Idéa­le­ment la garan­tie passe par un fonds de garan­tie des dépôts suf­fi­sam­ment solide ; à défaut elle pro­vient d’un ren­floue­ment par l’État à condi­tion que ce der­nier soit sol­vable. Mais, en temps nor­mal, les dépôts sont cou­verts par des prêts (la banque res­treinte – nar­row bank – est sous-opti­male). Notons aus­si que les règles bâloises de super­vi­sion pru­den­tielle insistent aujourd’hui et à juste titre sur le res­pect d’un mon­tant mini­mal du pas­sif des banques en fonds propres et en dettes repré­sen­tant un pas­sif cau­tion­nable (bai­li­nable lia­bi­li­ties). La garan­tie des dépôts s’applique mal­heu­reu­se­ment trop sou­vent à tous les dépo­sants, qu’ils soient garan­tis ou non, comme on l’a encore vu récem­ment lors de la qua­si-faillite du Cré­dit Suisse.

Second fon­da­men­tal, tous les dépôts dans les ins­ti­tu­tions finan­cières ne sont pas cen­sés être à vue. Si la fonc­tion de trans­for­ma­tion des banques peut être sché­ma­ti­sée par la carac­té­ri­sa­tion que les banques en moyenne acceptent les dépôts à vue et prêtent à long terme, il est nor­mal que les banques aient une par­tie de leur pas­sif en titres qui ne sont exi­gibles qu’à terme (et com­pensent les inves­tis­seurs pour cette conces­sion). Cela limite en par­tie leur risque d’illiquidité.

Que faire ?

Un large accès aux CBDC aug­men­te­rait consi­dé­ra­ble­ment la taille des dépôts sûrs et exi­gibles à vue. Est-ce sou­hai­table ? N’oublions pas que, si une par­tie impor­tante du pas­sif des banques était trans­fé­rée à la banque cen­trale, le gou­ver­ne­ment serait dans l’obligation d’accorder des prêts pour com­pen­ser les prêts ban­caires dis­pa­rus. Or l’État n’a en géné­ral pas l’expertise néces­saire pour accor­der des prêts ; il peut aus­si faire du favo­ri­tisme à des fins poli­tiques dans l’octroi de ces prêts ; et enfin il peut être trop indul­gent avec les emprun­teurs insol­vables (phé­no­mène de la « contrainte bud­gé­taire molle »). 
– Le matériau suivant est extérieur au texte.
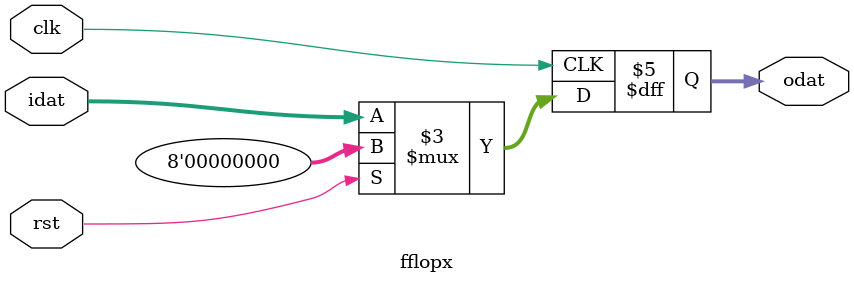
<source format=v>
module fflopx
    (
     clk,
     rst,
     idat,
     odat
     );

parameter WIDTH = 8;
parameter RESET_VALUE = {WIDTH{1'b0}};

input   clk, rst;

input  [WIDTH-1:0] idat;

output [WIDTH-1:0] odat;
reg    [WIDTH-1:0] odat;

always @ (posedge clk)
    begin
    if(rst) odat <= RESET_VALUE;
    else odat <= idat;
    end

endmodule

</source>
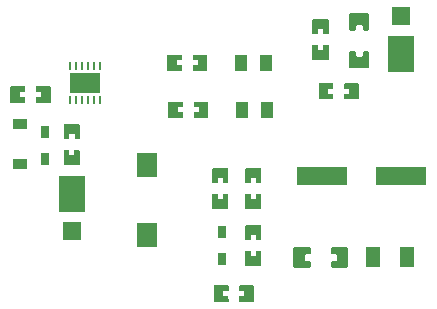
<source format=gtp>
G04*
G04 #@! TF.GenerationSoftware,Altium Limited,Altium Designer,24.2.2 (26)*
G04*
G04 Layer_Color=8421504*
%FSLAX44Y44*%
%MOMM*%
G71*
G04*
G04 #@! TF.SameCoordinates,967F0760-92D6-49E7-A335-9EBDF73BCE5C*
G04*
G04*
G04 #@! TF.FilePolarity,Positive*
G04*
G01*
G75*
%ADD17R,1.1901X1.7280*%
%ADD18R,1.0000X1.3995*%
%ADD19R,2.2000X3.1001*%
%ADD20R,1.5240X1.5200*%
%ADD21R,4.3000X1.6000*%
%ADD22R,0.7500X1.0000*%
%ADD23R,1.7000X2.0000*%
%ADD24R,1.1500X0.9500*%
%ADD25R,0.2540X0.7010*%
%ADD26R,2.5000X1.6993*%
G36*
X362842Y296478D02*
Y283628D01*
X361842Y282628D01*
X358139D01*
X357139Y283628D01*
Y286677D01*
X356139Y287677D01*
X352264D01*
X351264Y286677D01*
Y283628D01*
X350264Y282628D01*
X346562D01*
X345562Y283628D01*
Y296478D01*
X346562Y297478D01*
X361842D01*
X362842Y296478D01*
D02*
G37*
G36*
X328336Y291644D02*
Y280144D01*
X327836Y279644D01*
X323735Y279594D01*
Y284094D01*
X319235D01*
Y279694D01*
X315036Y279644D01*
X314536Y280144D01*
Y291644D01*
X315036Y292144D01*
X327836D01*
X328336Y291644D01*
D02*
G37*
G36*
Y270144D02*
Y258644D01*
X327836Y258144D01*
X315036D01*
X314536Y258644D01*
Y270144D01*
X315036Y270644D01*
X319235Y270644D01*
Y266194D01*
X323735D01*
Y270594D01*
X327836Y270644D01*
X328336Y270144D01*
D02*
G37*
G36*
X362842Y264628D02*
Y251778D01*
X361842Y250778D01*
X346562D01*
X345562Y251778D01*
Y264628D01*
X346562Y265628D01*
X350264D01*
X351264Y264628D01*
Y261579D01*
X352264Y260579D01*
X356139D01*
X357139Y261579D01*
Y264628D01*
X358139Y265628D01*
X361842D01*
X362842Y264628D01*
D02*
G37*
G36*
X225788Y261670D02*
Y248870D01*
X225288Y248370D01*
X213788D01*
X213288Y248870D01*
X213288Y253070D01*
X217738D01*
Y257570D01*
X213338D01*
X213288Y261670D01*
X213788Y262170D01*
X225288D01*
X225788Y261670D01*
D02*
G37*
G36*
X204288D02*
X204338Y257570D01*
X199838D01*
Y253070D01*
X204238D01*
X204288Y248870D01*
X203788Y248370D01*
X192288D01*
X191788Y248870D01*
Y261670D01*
X192288Y262170D01*
X203788D01*
X204288Y261670D01*
D02*
G37*
G36*
X353930Y237602D02*
Y224802D01*
X353430Y224302D01*
X341930D01*
X341430Y224802D01*
X341430Y229002D01*
X345880D01*
Y233501D01*
X341480D01*
X341430Y237602D01*
X341930Y238102D01*
X353430D01*
X353930Y237602D01*
D02*
G37*
G36*
X332430D02*
X332480Y233501D01*
X327980D01*
Y229002D01*
X332380D01*
X332430Y224802D01*
X331930Y224302D01*
X320430D01*
X319930Y224802D01*
Y237602D01*
X320430Y238102D01*
X331930D01*
X332430Y237602D01*
D02*
G37*
G36*
X92946Y235000D02*
Y222200D01*
X92446Y221700D01*
X80946D01*
X80446Y222200D01*
X80396Y226301D01*
X84896D01*
Y230800D01*
X80496D01*
X80446Y235000D01*
X80946Y235500D01*
X92446D01*
X92946Y235000D01*
D02*
G37*
G36*
X71446D02*
X71446Y230800D01*
X66996D01*
Y226301D01*
X71396D01*
X71446Y222200D01*
X70946Y221700D01*
X59446D01*
X58946Y222200D01*
Y235000D01*
X59446Y235500D01*
X70946D01*
X71446Y235000D01*
D02*
G37*
G36*
X226461Y222046D02*
Y209246D01*
X225961Y208746D01*
X214461D01*
X213961Y209246D01*
X213961Y213446D01*
X218411D01*
Y217945D01*
X214011D01*
X213961Y222046D01*
X214461Y222546D01*
X225961D01*
X226461Y222046D01*
D02*
G37*
G36*
X204961D02*
X205011Y217945D01*
X200511D01*
Y213446D01*
X204911D01*
X204961Y209246D01*
X204461Y208746D01*
X192961D01*
X192461Y209246D01*
Y222046D01*
X192961Y222546D01*
X204461D01*
X204961Y222046D01*
D02*
G37*
G36*
X117898Y202638D02*
Y191138D01*
X117398Y190638D01*
X113298Y190587D01*
Y195088D01*
X108798D01*
Y190688D01*
X104598Y190638D01*
X104098Y191138D01*
Y202638D01*
X104598Y203138D01*
X117398D01*
X117898Y202638D01*
D02*
G37*
G36*
X108699Y177089D02*
X113198D01*
Y181489D01*
X117398Y181538D01*
X117898Y181038D01*
Y169538D01*
X117398Y169038D01*
X104598D01*
X104098Y169538D01*
Y181038D01*
X104598Y181538D01*
X108699Y181589D01*
Y177089D01*
D02*
G37*
G36*
X271528Y165453D02*
Y153953D01*
X271028Y153453D01*
X266828Y153453D01*
Y157903D01*
X262328D01*
Y153503D01*
X258228Y153453D01*
X257728Y153953D01*
Y165453D01*
X258228Y165953D01*
X271028D01*
X271528Y165453D01*
D02*
G37*
G36*
X243588D02*
Y153953D01*
X243088Y153453D01*
X238888Y153453D01*
Y157903D01*
X234388D01*
Y153503D01*
X230288Y153453D01*
X229788Y153953D01*
Y165453D01*
X230288Y165953D01*
X243088D01*
X243588Y165453D01*
D02*
G37*
G36*
X262328Y140003D02*
X266828D01*
Y144403D01*
X271028Y144453D01*
X271528Y143953D01*
Y132453D01*
X271028Y131953D01*
X258228D01*
X257728Y132453D01*
Y143953D01*
X258228Y144453D01*
X262328Y144503D01*
Y140003D01*
D02*
G37*
G36*
X234388D02*
X238888D01*
Y144403D01*
X243088Y144453D01*
X243588Y143953D01*
Y132453D01*
X243088Y131953D01*
X230288D01*
X229788Y132453D01*
Y143953D01*
X230288Y144453D01*
X234388Y144503D01*
Y140003D01*
D02*
G37*
G36*
X271528Y117193D02*
Y105693D01*
X271028Y105193D01*
X266828Y105193D01*
Y109643D01*
X262328D01*
Y105243D01*
X258228Y105193D01*
X257728Y105693D01*
Y117193D01*
X258228Y117693D01*
X271028D01*
X271528Y117193D01*
D02*
G37*
G36*
X262328Y91743D02*
X266828D01*
Y96143D01*
X271028Y96193D01*
X271528Y95693D01*
Y84193D01*
X271028Y83693D01*
X258228D01*
X257728Y84193D01*
Y95693D01*
X258228Y96193D01*
X262328Y96243D01*
Y91743D01*
D02*
G37*
G36*
X345128Y98173D02*
Y82893D01*
X344128Y81893D01*
X331278D01*
X330278Y82893D01*
Y86596D01*
X331278Y87596D01*
X334327D01*
X335327Y88596D01*
Y92471D01*
X334327Y93471D01*
X331278D01*
X330278Y94471D01*
Y98173D01*
X331278Y99173D01*
X344128D01*
X345128Y98173D01*
D02*
G37*
G36*
X313278D02*
Y94471D01*
X312278Y93471D01*
X309229D01*
X308229Y92471D01*
Y88596D01*
X309229Y87596D01*
X312278D01*
X313278Y86596D01*
Y82893D01*
X312278Y81893D01*
X299428D01*
X298428Y82893D01*
Y98173D01*
X299428Y99173D01*
X312278D01*
X313278Y98173D01*
D02*
G37*
G36*
X265118Y66453D02*
Y53653D01*
X264618Y53153D01*
X253118D01*
X252618Y53653D01*
X252568Y57754D01*
X257068D01*
Y62254D01*
X252668D01*
X252618Y66453D01*
X253118Y66953D01*
X264618D01*
X265118Y66453D01*
D02*
G37*
G36*
X243618D02*
X243618Y62254D01*
X239168D01*
Y57754D01*
X243568D01*
X243618Y53653D01*
X243118Y53153D01*
X231618D01*
X231118Y53653D01*
Y66453D01*
X231618Y66953D01*
X243118D01*
X243618Y66453D01*
D02*
G37*
D17*
X394648Y90533D02*
D03*
X365748D02*
D03*
D18*
X275171Y255270D02*
D03*
X254165D02*
D03*
X254838Y215646D02*
D03*
X275844D02*
D03*
D19*
X389762Y263209D02*
D03*
X110998Y144523D02*
D03*
D20*
X389762Y295207D02*
D03*
X110998Y112524D02*
D03*
D21*
X322338Y159113D02*
D03*
X389798D02*
D03*
D22*
X237958Y88967D02*
D03*
Y112419D02*
D03*
X88646Y173694D02*
D03*
Y197146D02*
D03*
D23*
X174244Y109192D02*
D03*
Y169192D02*
D03*
D24*
X67056Y203614D02*
D03*
Y169766D02*
D03*
D25*
X134674Y252730D02*
D03*
X129675D02*
D03*
X124673D02*
D03*
X119674D02*
D03*
X114675D02*
D03*
X109674D02*
D03*
Y223774D02*
D03*
X114675D02*
D03*
X119674D02*
D03*
X124673D02*
D03*
X129675D02*
D03*
X134674D02*
D03*
D26*
X122174Y238252D02*
D03*
M02*

</source>
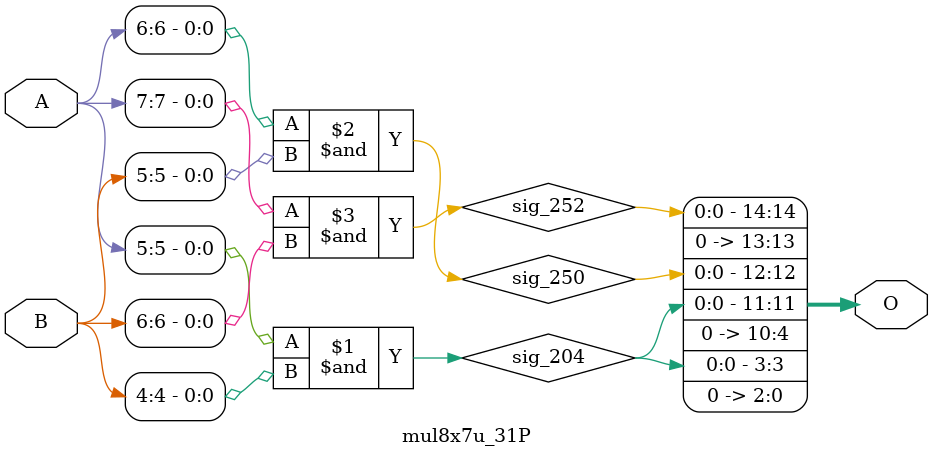
<source format=v>
/***
* This code is a part of EvoApproxLib library (ehw.fit.vutbr.cz/approxlib) distributed under The MIT License.
* When used, please cite the following article(s): V. Mrazek, L. Sekanina, Z. Vasicek "Libraries of Approximate Circuits: Automated Design and Application in CNN Accelerators" IEEE Journal on Emerging and Selected Topics in Circuits and Systems, Vol 10, No 4, 2020 
* This file contains a circuit from a sub-set of pareto optimal circuits with respect to the pwr and wce parameters
***/
// MAE% = 9.73 %
// MAE = 3189 
// WCE% = 30.62 %
// WCE = 10033 
// WCRE% = 301.56 %
// EP% = 98.83 %
// MRE% = 62.41 %
// MSE = 16898.093e3 
// PDK45_PWR = 0.00089 mW
// PDK45_AREA = 7.0 um2
// PDK45_DELAY = 0.04 ns

module mul8x7u_31P (
    A,
    B,
    O
);

input [7:0] A;
input [6:0] B;
output [14:0] O;

wire sig_204,sig_250,sig_252;

assign sig_204 = A[5] & B[4];
assign sig_250 = A[6] & B[5];
assign sig_252 = A[7] & B[6];

assign O[14] = sig_252;
assign O[13] = 1'b0;
assign O[12] = sig_250;
assign O[11] = sig_204;
assign O[10] = 1'b0;
assign O[9] = 1'b0;
assign O[8] = 1'b0;
assign O[7] = 1'b0;
assign O[6] = 1'b0;
assign O[5] = 1'b0;
assign O[4] = 1'b0;
assign O[3] = sig_204;
assign O[2] = 1'b0;
assign O[1] = 1'b0;
assign O[0] = 1'b0;

endmodule



</source>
Une approche plus conser­va­trice serait de limi­ter le mon­tant par habi­tant qui peut être déte­nu dans les CBDC. Les CBDC seraient de fac­to les nou­veaux dépôts assu­rés des par­ti­cu­liers et paye­raient la coti­sa­tion d’assurance-dépôt. L’intérêt des CBDC serait alors une faci­li­té accrue d’utilisation et des coûts de tran­sac­tion faibles pour les ménages.